This Bitter Earth: Billy Porter reveals all about his West End directorial debut (EXCLUSIVE)
Billy Porter talks truth, rage and radical love as his West End directorial debut ‘This Bitter Earth’ lands in Soho Theatre

On a close June afternoon in southeast London, Attitude steps into a sparse, fluorescent-lit rehearsal space: four chairs placed in its centre, a refreshments table in dire need of replenishment in from the side, and the constant thrumming of an aged air conditioning unit dominating the room. This is an ‘in-between’ space, a space charged with the relentless emotional heavy-lifting of four people busy at work, building something raw and powerful.
It is here that Billy Porter’s West End directorial debut is being constructed. This Bitter Earth, written by Harrison David Rivers, is a searing exploration of love, race and identity through the story of an interracial gay couple, Jesse (Omari Douglas), a Black playwright, and Neil (Alexander Lincoln), a white activist.



“It’s nice to know… even when I haven’t been in the director’s chair for a long time, I still got it,” smiles Porter. The play may mark his debut on the London stage, but Porter is no novice when it comes to directing. “The problem solving is my favourite part. The creation of something, from the page to the stage.” Porter contrasts the director’s chair with having recently finished a stint as The Emcee, in Cabaret. “I had an amazing time… it’s also eight shows a week. It’s more than an ocean, we are athletes. There’s nothing outside of doing that, when that is happening, so you gotta really want to be doing it, and I really love Cabaret.”
“The play is just truth, through and through” – Omari Douglas
A world away from the glamour of the Kit Kat Club, our conversation halts briefly as we put the air conditioning unit out of its misery. “The Brits are so quiet”, Porter jokes, referencing this writer’s own voice projection. When Billy Porter offers feedback, you act on it.
With throats cleared, conversation turns to the sanctity and emotional balm that the theatre has long provided for the LGBTQ+ community. Writer Harrison David Rivers reflects on the gift that theatre has offered him over the years. “The theatre has always been a kind of church for me.
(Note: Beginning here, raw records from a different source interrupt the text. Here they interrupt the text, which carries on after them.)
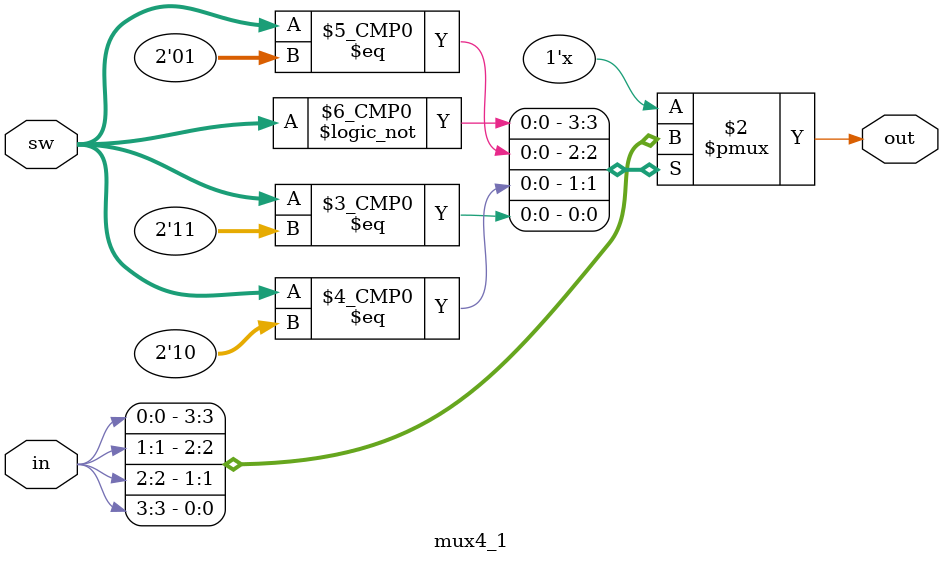
<source format=v>
`timescale 1ns / 1ps
module mux4_1(
	input [3:0] in,
	input [1:0] sw,
	output reg out
    );
always @(in,sw)
	case (sw)
		0: out = in[0];
		1: out = in[1];
		2: out = in[2];
		3: out = in[3];
		default: out = 1'bx;	
	endcase
endmodule

</source>
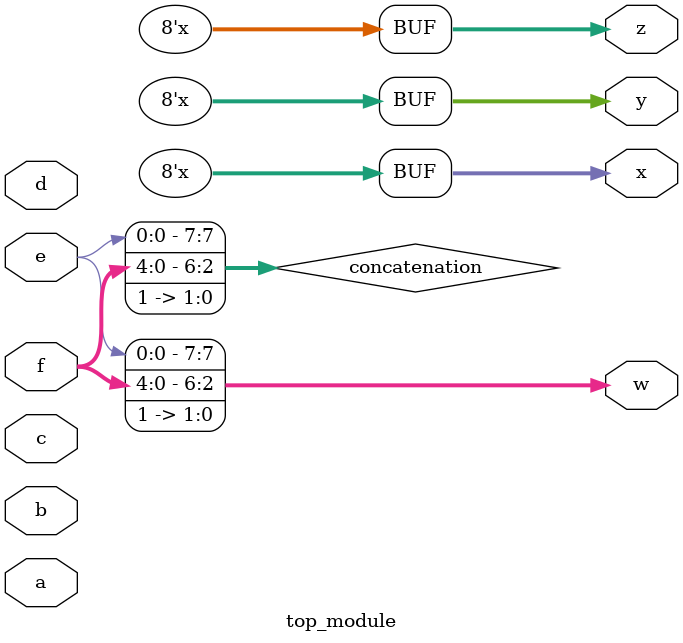
<source format=sv>
module top_module (
	input [4:0] a,
	input [4:0] b,
	input [4:0] c,
	input [4:0] d,
	input [4:0] e,
	input [4:0] f,
	output [7:0] w,
	output [7:0] x,
	output [7:0] y,
	output [7:0] z
);
	
wire [7:0] concatenation;

assign concatenation = {{a,b,c,d,e,f}, 2'b11};

assign w = concatenation[7:0];
assign x = concatenation[15:8];
assign y = concatenation[23:16];
assign z = concatenation[31:24];

endmodule

</source>
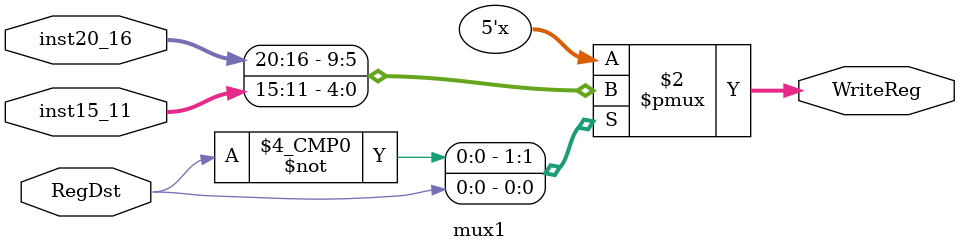
<source format=v>
module mux1(inst20_16, inst15_11, RegDst, WriteReg);

	input [20:16] inst20_16;
	input [15:11] inst15_11;
	input RegDst;
	
	output reg [4:0] WriteReg;

	always @ (RegDst, inst20_16, inst15_11) begin
		case(RegDst) 
			0 : WriteReg <= inst20_16;
			1 : WriteReg <= inst15_11;
		endcase
	end
endmodule
</source>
It’s always been a sacred space,” he says. “When I write a play, it’s a blueprint for whomever decides to engage with it… I want them to feel all the things that the characters feel, to leave having experienced something. Leave lighter, and/or encouraged, and/or empowered, raring to go, to change something, to tear something down.”

Rivers has a definite idea of his ideal target audience – or mindset – of who he wants to be impacted by This Bitter Earth: everyone. Full stop. “I want all. I want everybody. I think this story is for everyone.”
Actor Alexander Lincoln – known for roles in rugby drama In From the Side and Emmerdale – reflects with disarming honesty. “I mean, I come from Surrey… Growing up, there wasn’t a lot of diversity, and I think that as open minded as a lot of people are that I grew up with – we, they, all of us – don’t discuss the topics of this play as much as I think we should”.
Lincoln also highlights the vulnerability at the heart of his performance. “There’s a lot of white guilt that stops a lot of people engaging in the discussion and the discourse. Billy and Harrison have allowed us to talk, and really get into the basis of what is being said. I think that’s been a really beautiful aspect of the rehearsal process.”
On his character Jesse, Omari Douglas says he’s simply trying to make sense of his existence – while also being a Black gay person in America. “He’s making sense of stuff and he’s trying to survive.” Douglas goes on to acknowledge that the African American experience is not his own, yet the existence of intersectionality and “the justification that you have to make for yourself, time and time again” is something that is entirely familiar. “The play is just truth, through and through.”
In thinking of a single image or scene that might stay with an audience long after watching This Bitter Earth, Porter reflects emotionally on the characters’ arcs. “It’s a very simple image. It’s just sitting at the foot of the stage…” Porter takes a long pause as the scene flashes before him. “Even those of us who sort of revel in this idea that we’re fine alone, that we’re independent… that we can do it by ourselves… to have the courage to be vulnerable enough to say, ‘I can’t do this by myself. And I don’t want to actually’. That, for me, is the transformational nature of this story”.
As we wrap our interview, a silence lingers. The air shifts, and the room slowly exhales. The spell cast by these four artists in their rehearsal space – thick with honesty and heat – is potent. On stage, in the intimate walls of Soho Theatre, you’ll feel it. Deeply. And then some.
This Bitter Earth is at Soho Theatre on 18–26 July 2025.